Pour les États-Unis qui traversent une période de forte tension avec l'Iran, tension qui risque de déboucher sur une guerre maritime, ce n'est pas forcement une bonne nouvelle. Depuis 2008, Northrop a construit quatre BAMS-D et l'Iran en a abattu un. Cela pourrait remettre en cause les projets de l’US Navy qui se prépare à déployer la version navale complète du MQ-4C du Global Hawk à partir de fin 2019. En tout cas, deux de ces appareils sont stationnés aux Émirats arabes unis. Les cercles militaires américains ne croyaient pas l'Iran capable d'intercepter un drone volant jusqu'à 65 000 pieds et qui est hors de portée de nombreux systèmes de défense antiaérienne. Surtout que le BAMS-D est subsonique et dépourvu de fonctions furtives ; ce qui le rend vulnérable aux missiles sol-air les plus puissants.
Les forces iraniennes ont affirmé avoir utilisé le missile sol-air « Khordad 3 » pour abattre le BAMS-D. Le CGRI possède également des systèmes de défense antiaérienne Bavar 373 qu'elles ont fabriqué sur le modèle des S-300. Tout ceci nous promet une difficile passe pour les semaines à venir, rappelle The National Interest.

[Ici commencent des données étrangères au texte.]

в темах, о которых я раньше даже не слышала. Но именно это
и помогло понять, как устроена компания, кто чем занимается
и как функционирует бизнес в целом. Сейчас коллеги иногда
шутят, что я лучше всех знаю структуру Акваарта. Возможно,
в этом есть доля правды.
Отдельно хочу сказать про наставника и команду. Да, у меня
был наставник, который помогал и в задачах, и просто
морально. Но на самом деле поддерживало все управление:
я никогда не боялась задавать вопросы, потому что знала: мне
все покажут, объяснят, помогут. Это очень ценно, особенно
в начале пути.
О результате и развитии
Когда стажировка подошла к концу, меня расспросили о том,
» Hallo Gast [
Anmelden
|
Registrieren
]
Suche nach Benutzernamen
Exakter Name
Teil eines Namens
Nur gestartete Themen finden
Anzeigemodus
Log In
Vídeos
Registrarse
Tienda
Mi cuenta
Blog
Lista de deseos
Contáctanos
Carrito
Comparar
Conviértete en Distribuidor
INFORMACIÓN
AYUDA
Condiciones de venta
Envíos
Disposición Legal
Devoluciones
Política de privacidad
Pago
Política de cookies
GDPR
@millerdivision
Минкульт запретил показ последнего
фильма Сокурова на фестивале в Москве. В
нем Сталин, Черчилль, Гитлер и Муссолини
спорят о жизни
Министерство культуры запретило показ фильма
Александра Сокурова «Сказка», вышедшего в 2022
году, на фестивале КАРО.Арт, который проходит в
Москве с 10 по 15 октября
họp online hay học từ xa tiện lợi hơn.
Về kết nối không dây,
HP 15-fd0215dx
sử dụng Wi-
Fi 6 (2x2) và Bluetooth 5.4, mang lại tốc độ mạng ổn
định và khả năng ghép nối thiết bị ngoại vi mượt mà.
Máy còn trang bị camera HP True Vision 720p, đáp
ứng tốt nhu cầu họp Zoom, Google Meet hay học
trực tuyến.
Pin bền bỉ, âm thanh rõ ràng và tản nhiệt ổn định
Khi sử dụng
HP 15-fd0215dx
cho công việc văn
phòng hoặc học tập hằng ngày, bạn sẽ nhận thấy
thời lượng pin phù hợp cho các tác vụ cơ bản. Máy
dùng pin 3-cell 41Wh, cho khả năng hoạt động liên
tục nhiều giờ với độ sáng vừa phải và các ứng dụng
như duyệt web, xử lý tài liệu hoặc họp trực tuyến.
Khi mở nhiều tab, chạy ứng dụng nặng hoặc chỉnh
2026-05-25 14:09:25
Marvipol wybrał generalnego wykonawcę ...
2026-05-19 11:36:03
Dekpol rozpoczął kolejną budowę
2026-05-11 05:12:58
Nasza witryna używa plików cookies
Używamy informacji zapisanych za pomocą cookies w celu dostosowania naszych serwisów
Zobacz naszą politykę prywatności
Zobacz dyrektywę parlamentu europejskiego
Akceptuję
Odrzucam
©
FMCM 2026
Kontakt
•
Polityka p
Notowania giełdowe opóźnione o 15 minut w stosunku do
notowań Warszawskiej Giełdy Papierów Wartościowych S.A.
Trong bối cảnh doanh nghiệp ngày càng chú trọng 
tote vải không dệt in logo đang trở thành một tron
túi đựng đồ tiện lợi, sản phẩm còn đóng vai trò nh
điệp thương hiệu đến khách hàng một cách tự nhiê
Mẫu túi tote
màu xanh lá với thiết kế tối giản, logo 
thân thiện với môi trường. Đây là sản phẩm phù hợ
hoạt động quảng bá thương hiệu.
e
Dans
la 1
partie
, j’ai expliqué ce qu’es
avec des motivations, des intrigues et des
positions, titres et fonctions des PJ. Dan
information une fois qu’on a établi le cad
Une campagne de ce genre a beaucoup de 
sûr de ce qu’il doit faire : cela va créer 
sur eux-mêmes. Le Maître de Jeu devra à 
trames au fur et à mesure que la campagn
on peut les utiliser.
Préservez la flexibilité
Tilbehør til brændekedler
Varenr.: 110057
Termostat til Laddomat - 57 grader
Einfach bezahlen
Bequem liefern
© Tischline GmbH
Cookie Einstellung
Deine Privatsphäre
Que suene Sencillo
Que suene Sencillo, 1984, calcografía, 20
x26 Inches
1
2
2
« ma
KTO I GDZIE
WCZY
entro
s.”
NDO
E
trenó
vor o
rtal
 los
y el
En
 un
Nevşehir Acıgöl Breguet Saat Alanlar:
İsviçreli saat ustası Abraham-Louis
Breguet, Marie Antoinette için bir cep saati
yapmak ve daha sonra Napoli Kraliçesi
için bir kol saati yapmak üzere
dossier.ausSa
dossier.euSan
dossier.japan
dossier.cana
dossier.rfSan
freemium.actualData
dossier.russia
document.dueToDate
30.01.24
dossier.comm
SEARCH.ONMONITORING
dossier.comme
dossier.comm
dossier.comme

"Au fait, l'US Navy compte dans cette gamme de nombreux appareils qui risquent d'être interceptés par la DCA iranienne, largement inconnue pour les États-Unis : Des avions d’espionnage U-2 de l’US Air Force, des avions de renseignement électronique RC-135, le Boeing E-3 Sentry, les drones RQ-4 et MQ-9 ainsi que les avions de patrouille de l’US Navy, de type MQ-4s et P-8, des centaines aéronefs au total, sont tous qualifiés par les militaires de «non pénétrants» ; ce qui signifie qu'ils sont vulnérables aux défenses anti-aériennes haut de gamme. Les seuls véhicules ISTAR pénétrants au sein de l’armée américaine que nous connaissons sont un petit nombre de drones furtifs RQ-170 et RQ-180 subsoniques. Fin 2018, une nouvelle stratégie ISTAR a été mise en place par le Pentagone appelant à plus de véhicules capables de survivre. Mais cette stratégie demande du temps pour devenir bien effectif. En attendant, les Iraniens risquent de nous réserver bien des surprises".